▶ **PAGE TEXT**:
The current pandemic has completely disrupted our way of life. From being unable to do some of the activities we love, to being cut off from family and friends and feeling like we have lost our freedom, COVID-19 has impacted every facet.
When even just going to the shops is a challenge, it is understandable that we will notice ripples in our mental health. The feeling of status quo that we ‘muddle along’ with, the one that supports our happiness and wellbeing has been taken from us.
One of the powerful emotions that many people have reported feeling but been unable to label is grief. Grief is the way in which we respond to the loss of someone or something important to us. We normally associate it with bereavement (when a person dies) and this may well be true under the current circumstances, but grief can apply to other loss too and that’s where we see it a lot at the moment. It is a natural, normal, emotional response but it can also trigger physical reactions.THE STAGES OF GRIEVING
Often, grief is referred to in stages – from denial to acceptance – and you may recognise some of your staff in one of the stages below. Although healing is not a linear process, the ‘stages’ might help to understand the feelings and emotions we are processing. Everyone grieves differently, and heals at different rates. There is no right answer but recognising these feelings is the first step to healing.

▶ **RECORD EXCERPTS**:

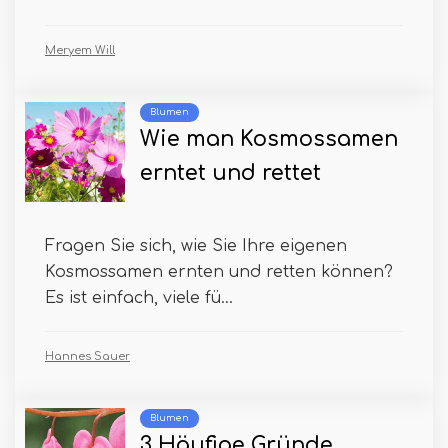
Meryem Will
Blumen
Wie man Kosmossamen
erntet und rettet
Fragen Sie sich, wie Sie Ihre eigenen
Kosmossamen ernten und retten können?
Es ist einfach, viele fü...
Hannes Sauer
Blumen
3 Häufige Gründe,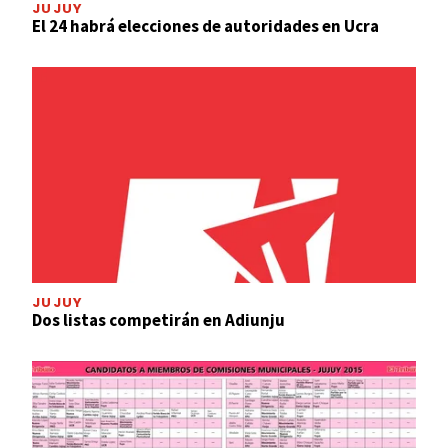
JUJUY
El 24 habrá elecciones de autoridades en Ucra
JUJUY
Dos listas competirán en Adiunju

...

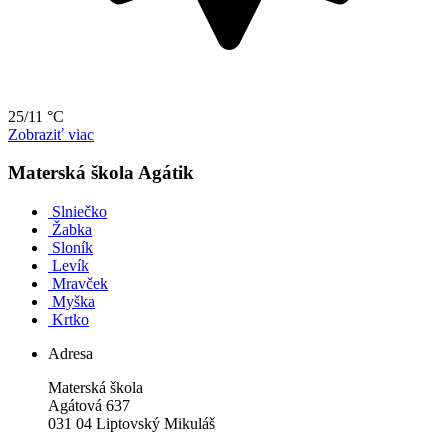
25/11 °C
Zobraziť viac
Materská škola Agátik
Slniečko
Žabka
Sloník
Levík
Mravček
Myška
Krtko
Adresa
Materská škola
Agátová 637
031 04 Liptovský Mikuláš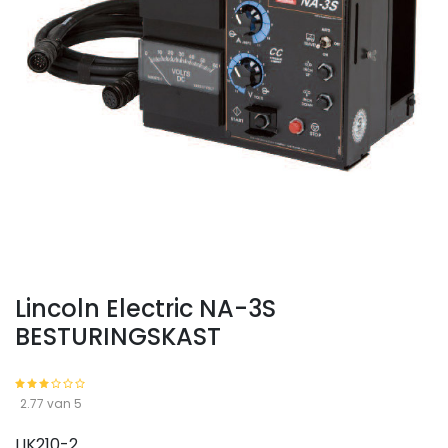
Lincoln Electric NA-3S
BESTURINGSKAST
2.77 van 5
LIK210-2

---

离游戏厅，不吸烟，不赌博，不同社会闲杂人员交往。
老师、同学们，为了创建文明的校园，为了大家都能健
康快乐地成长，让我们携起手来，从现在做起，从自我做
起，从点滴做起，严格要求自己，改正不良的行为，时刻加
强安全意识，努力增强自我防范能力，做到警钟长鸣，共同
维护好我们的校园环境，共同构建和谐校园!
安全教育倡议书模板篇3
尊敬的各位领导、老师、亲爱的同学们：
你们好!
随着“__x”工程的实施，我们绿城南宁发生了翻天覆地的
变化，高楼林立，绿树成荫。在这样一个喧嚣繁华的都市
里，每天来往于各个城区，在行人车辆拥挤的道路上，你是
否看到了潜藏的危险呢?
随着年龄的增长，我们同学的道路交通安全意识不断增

▶ **TASKS AND EXERCISES**:
- A) In the pandemic grief text, how is grief defined?
- B) Extract the passage of the pandemic grief text from "The current pandemic" to "taken from us.", word for word.
- C) Continue the pandemic grief text from its final sentence.

▶ **RESPONSES FOR EACH TASK**:
- A) Grief is the way in which we respond to the loss of someone or something important to us.

- B)
The current pandemic has completely disrupted our way of life. From being unable to do some of the activities we love, to being cut off from family and friends and feeling like we have lost our freedom, COVID-19 has impacted every facet.
When even just going to the shops is a challenge, it is understandable that we will notice ripples in our mental health. The feeling of status quo that we ‘muddle along’ with, the one that supports our happiness and wellbeing has been taken from us.

- C)
- Denial. This happens when you first learn of a loss. It’s normal to feel shocked or numb and refuse to believe the situation. This is a temporary feeling and is a defence mechanism in response to overwhelming emotion.
- Anger. When faced with the pain of loss, we often feel frustrated and helpless which can turn quickly to anger. This anger is usually directed outwards, at people close to us, at the government, medical professionals, and even strangers. This is a common reaction.
- Bargaining. This is also known as the ‘shoulda, woulda, coulda’ stage. We think about all the things we could have done differently and all the ways we could have prevented the loss. Again, this is particularly prevalent at the moment with many people questioning the decisions they made in the weeks leading to the UK entering lockdown. No single decision could have changed the outcome at that time, but that doesn’t stop us going over things in our heads.
- ‘Depression’. Not in the clinical sense (although grief can trigger depression) but this stage can carry many of the same symptoms including loss of appetite, trouble sleeping, and feelings of sadness.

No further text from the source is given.